Le comité d’initiative note que le choix du 9 février ouvre des fossés et risque de diviser pour des années les cantons, les régions, les branches professionnelles et les partenaires sociaux. De plus, il remet fondamentalement en question la voie bilatérale et crée une insécurité juridique insupportable pour l’économie et toutes les personnes concernées.
2. « Article Europe 2016 » (proposée sous forme d’initiative parlementaire)
Présentation du projet dans la NZZ et dans le Temps
Texte d’initiative (traduction inédite par le soussigné)
1. La Confédération suisse participe au processus d’intégration européenne. Elle reconnaît et soutient les valeurs fondamentales de paix, de liberté et de prospérité ancrées dans les traités du Conseil de l’Europe et de l’Union européenne.
2. Afin de renforcer l’économie suisse, sa compétitivité et de contribuer à un développement durable, la Suisse s’efforce de développer une participation approfondie au marché unique de l’UE et dans d’autres domaines politiques.
3. Dans le cadre des traités existants, la Confédération et les cantons prennent en compte les besoins de la population résidente, notamment dans les domaines du transport, du travail, de l’éducation, de la planification du territoire, du partenariat social et de la sécurité sociale.

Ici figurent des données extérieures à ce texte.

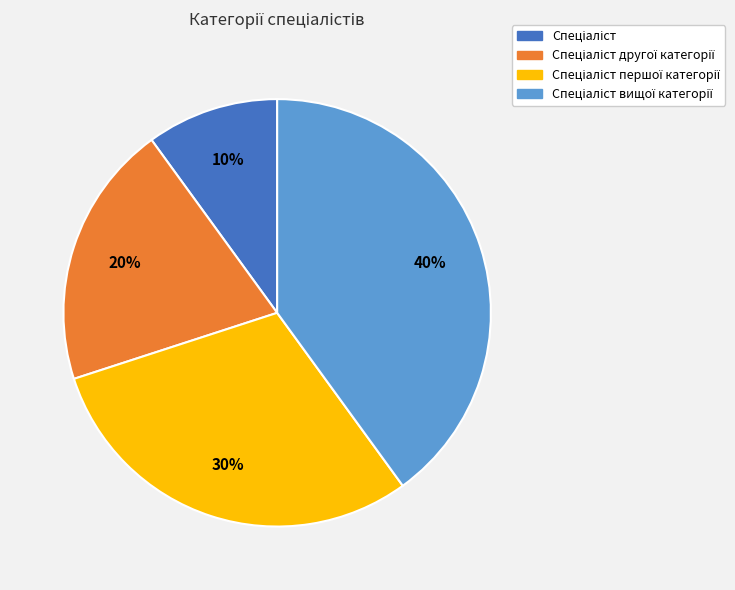

Does any single category account for the majority?

No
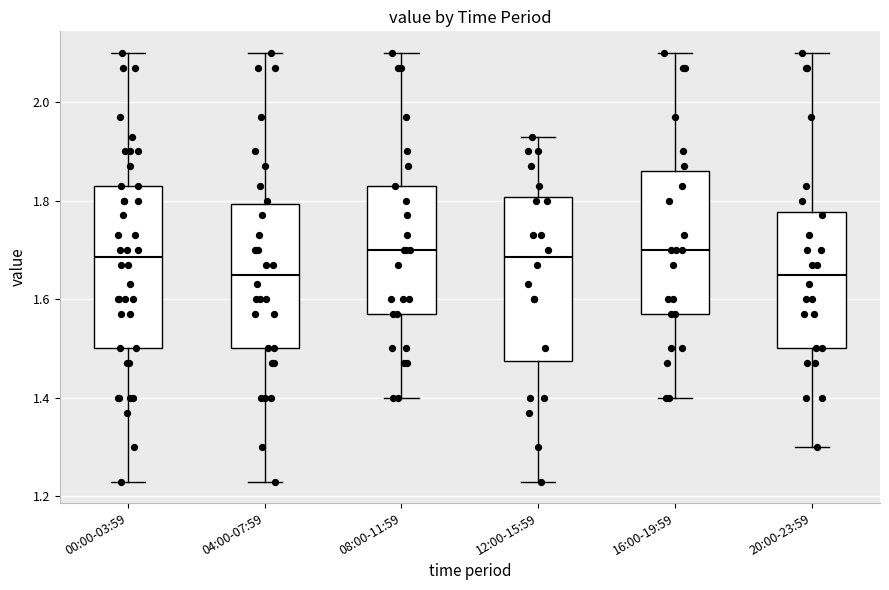

Reading left to right, read every box against the y-axis: the position of its median line, the range the box covers, and the ends of its whiskers. The values are not printed on the chart, so give them approximately, as read against the axis.

00:00-03:59: median 1.68, box 1.50 to 1.84, whiskers 1.24 to 2.10
04:00-07:59: median 1.66, box 1.50 to 1.80, whiskers 1.24 to 2.10
08:00-11:59: median 1.70, box 1.58 to 1.84, whiskers 1.40 to 2.10
12:00-15:59: median 1.68, box 1.48 to 1.80, whiskers 1.24 to 1.94
16:00-19:59: median 1.70, box 1.58 to 1.86, whiskers 1.40 to 2.10
20:00-23:59: median 1.66, box 1.50 to 1.78, whiskers 1.30 to 2.10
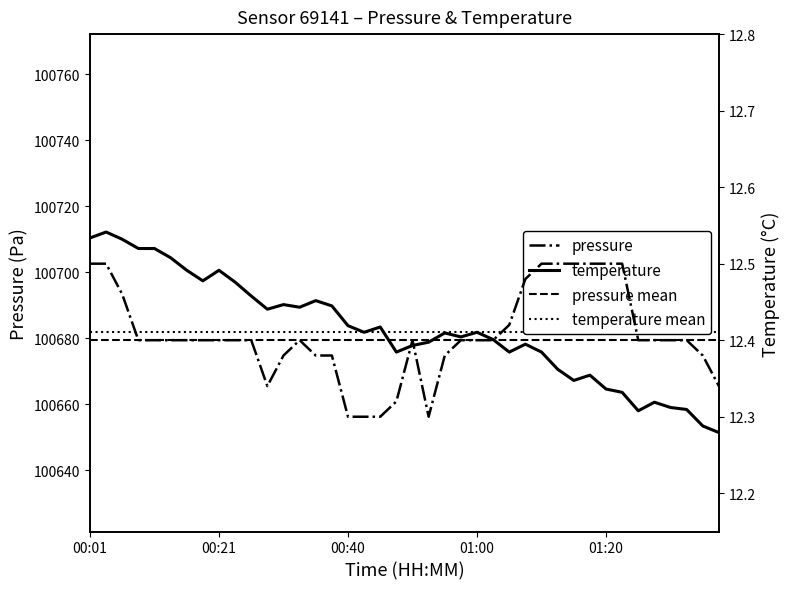

What is the spread (max minus min) of values at 31?

100669.6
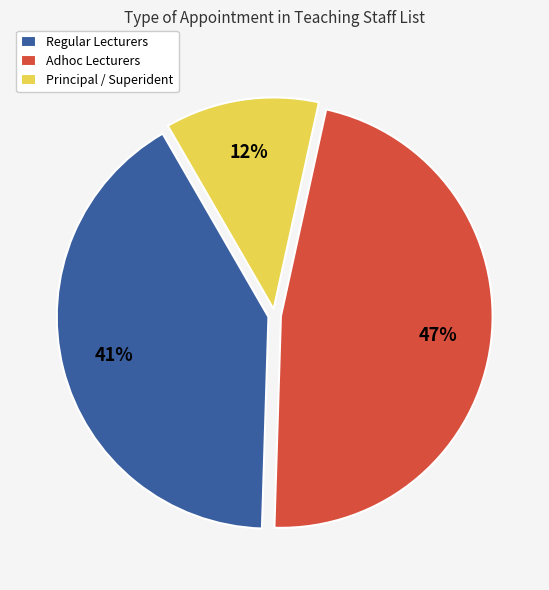

Between Regular Lecturers and Adhoc Lecturers, which is larger?

Adhoc Lecturers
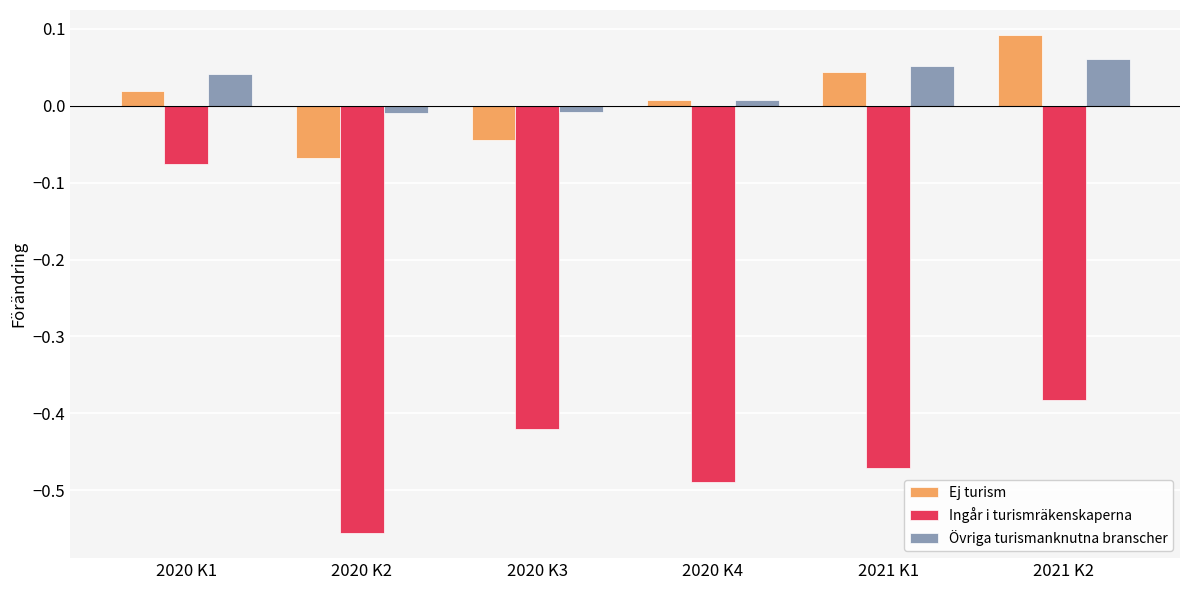

What are all the series names shown in the legend?

Ej turism, Ingår i turismräkenskaperna, Övriga turismanknutna branscher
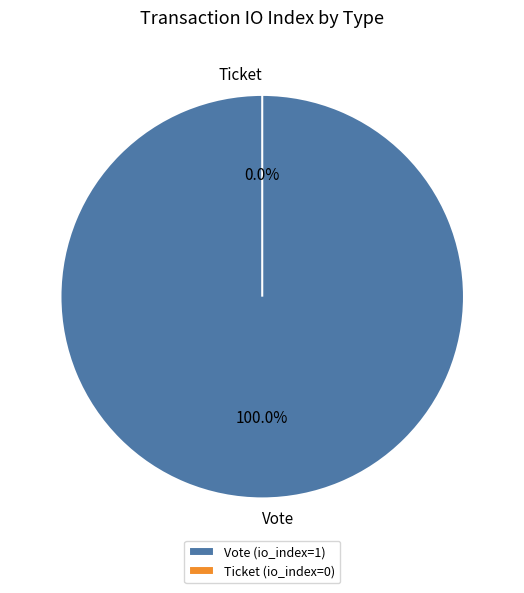

Count the number of slices in the pie.

2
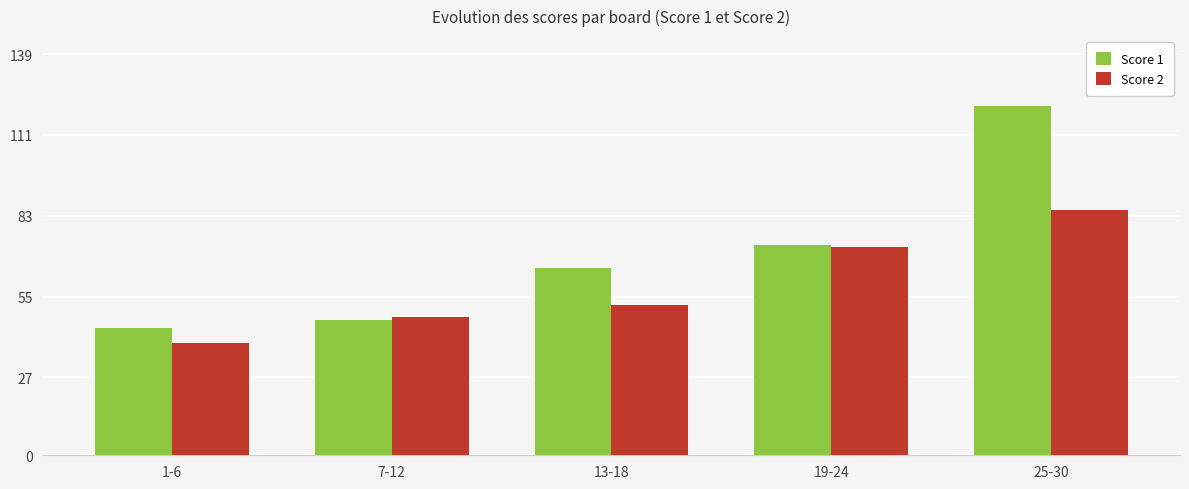

Are the bars horizontal?

No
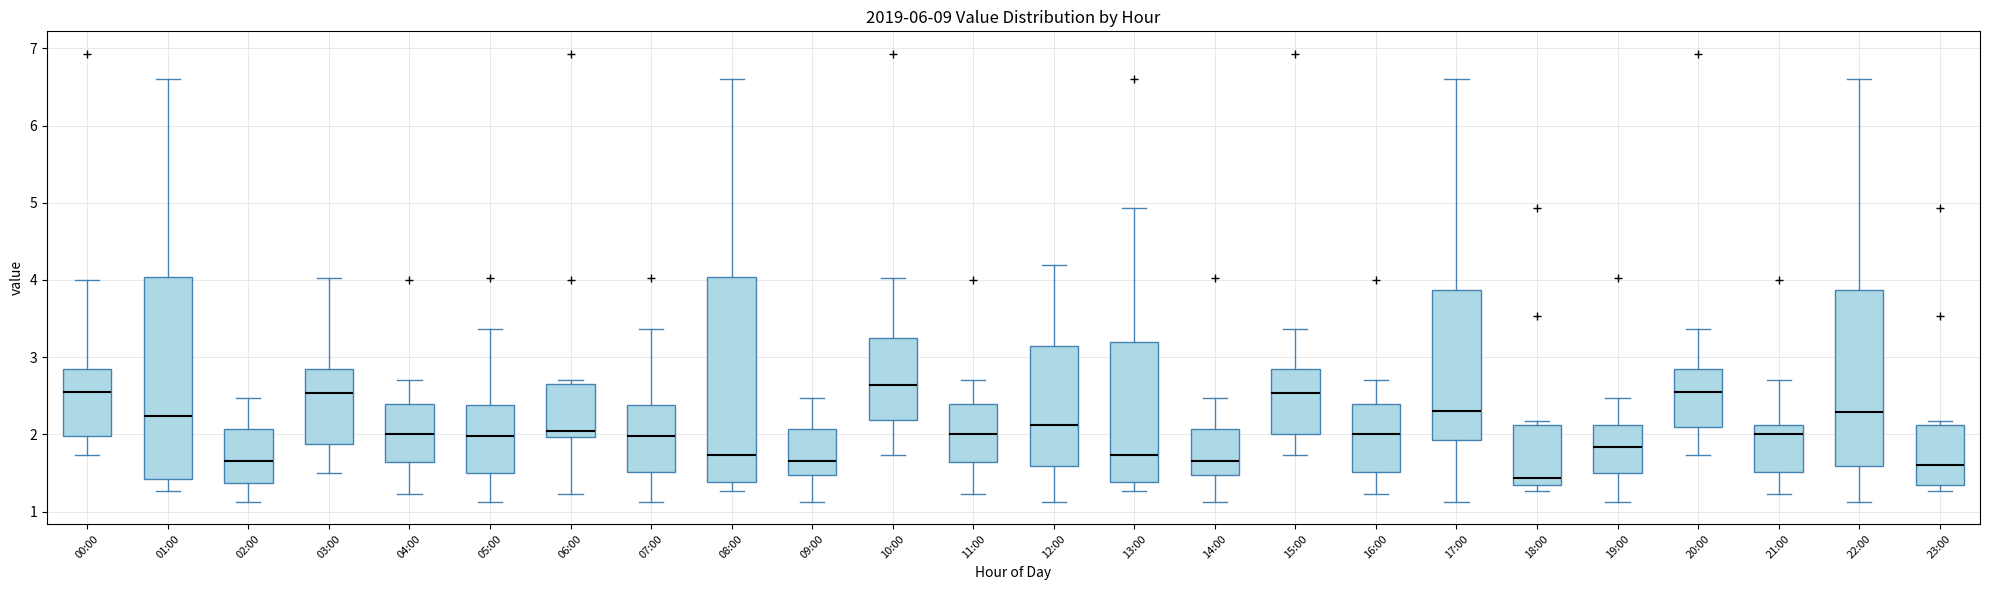

Reading left to right, read every box against the y-axis: the position of its median line, the range the box covers, and the ends of its whiskers. The values are not printed on the chart, so give them approximately, as read against the axis.

00:00: median 2.6, box 2.0 to 2.8, whiskers 1.7 to 4.0
01:00: median 2.2, box 1.4 to 4.0, whiskers 1.3 to 6.6
02:00: median 1.7, box 1.4 to 2.1, whiskers 1.1 to 2.5
03:00: median 2.5, box 1.9 to 2.8, whiskers 1.5 to 4.0
04:00: median 2.0, box 1.6 to 2.4, whiskers 1.2 to 2.7
05:00: median 2.0, box 1.5 to 2.4, whiskers 1.1 to 3.4
06:00: median 2.1, box 2.0 to 2.7, whiskers 1.2 to 2.7 (just above the box's upper edge)
07:00: median 2.0, box 1.5 to 2.4, whiskers 1.1 to 3.4
08:00: median 1.7, box 1.4 to 4.0, whiskers 1.3 to 6.6
09:00: median 1.7, box 1.5 to 2.1, whiskers 1.1 to 2.5
10:00: median 2.6, box 2.2 to 3.3, whiskers 1.7 to 4.0
11:00: median 2.0, box 1.6 to 2.4, whiskers 1.2 to 2.7
12:00: median 2.1, box 1.6 to 3.1, whiskers 1.1 to 4.2
13:00: median 1.7, box 1.4 to 3.2, whiskers 1.3 to 4.9
14:00: median 1.7, box 1.5 to 2.1, whiskers 1.1 to 2.5
15:00: median 2.5, box 2.0 to 2.8, whiskers 1.7 to 3.4
16:00: median 2.0, box 1.5 to 2.4, whiskers 1.2 to 2.7
17:00: median 2.3, box 1.9 to 3.9, whiskers 1.1 to 6.6
18:00: median 1.4, box 1.3 to 2.1, whiskers 1.3 (just below the box's lower edge) to 2.2
19:00: median 1.8, box 1.5 to 2.1, whiskers 1.1 to 2.5
20:00: median 2.6, box 2.1 to 2.8, whiskers 1.7 to 3.4
21:00: median 2.0, box 1.5 to 2.1, whiskers 1.2 to 2.7
22:00: median 2.3, box 1.6 to 3.9, whiskers 1.1 to 6.6
23:00: median 1.6, box 1.3 to 2.1, whiskers 1.3 (just below the box's lower edge) to 2.2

Les articles 121a et 197 (9) de la Constitution fédérale sont abrogés.
Choix parmi les autres projets rendus publics
1. Plan stratégique du NOMES pour 2014-2015
Pour éviter l'isolement complet de la Suisse, "un nouveau vote doit être envisagé, qui permette d'éliminer les attaques contre la libre circulation des personnes figurant dans l'article constitutionnel adopté le 9 février 2014. Cette démarche est la seule susceptible de garantir la survie d'accords bilatéraux aujourd'hui menacés".
2. Die Schweiz in Europa: Aufruf besorgter Bürgerinnen und Bürger
Document de réflexion présentant entre autres 4 raisons de défendre un dialogue européen constructif: l’histoire commune entre la Suisse et l’UE, les valeurs communes, l’interdépendance, la pertinence de l’Europe dans le monde.
Auteurs du papier de réflexion : Thomas Cottier, Alexandre de Senarclens, Peter-Max Gutzwiller, René Jost, Eric Kistler, Giusep Nay, Gilles Petitpierre, Remigio Ratti, Jean-Pierre Roth, Friedrich Sauerländer, Benedikt von Tscharner, Luzius Wasescha, Jean Zwahlen.
Mouvement pour la promotion de la Suisse de demain : prospère, innovante, ouverte, respectueuse de l’Etat de droit, prête à garantir l'égalité des chances. Le manifeste intitulé "Nous les descendants de 1948" dans le journal Die Zeit.
4. Mobilisation des scientifiques autour du Prof. Adriano Aguzzi
Après une tribune parue dans la BAZ sous le titre « L’isolation met en danger la place scientifique Suisse », un mouvement issu des milieux de la recherche est en phase de se former pour défendre l'excellence de la Suisse.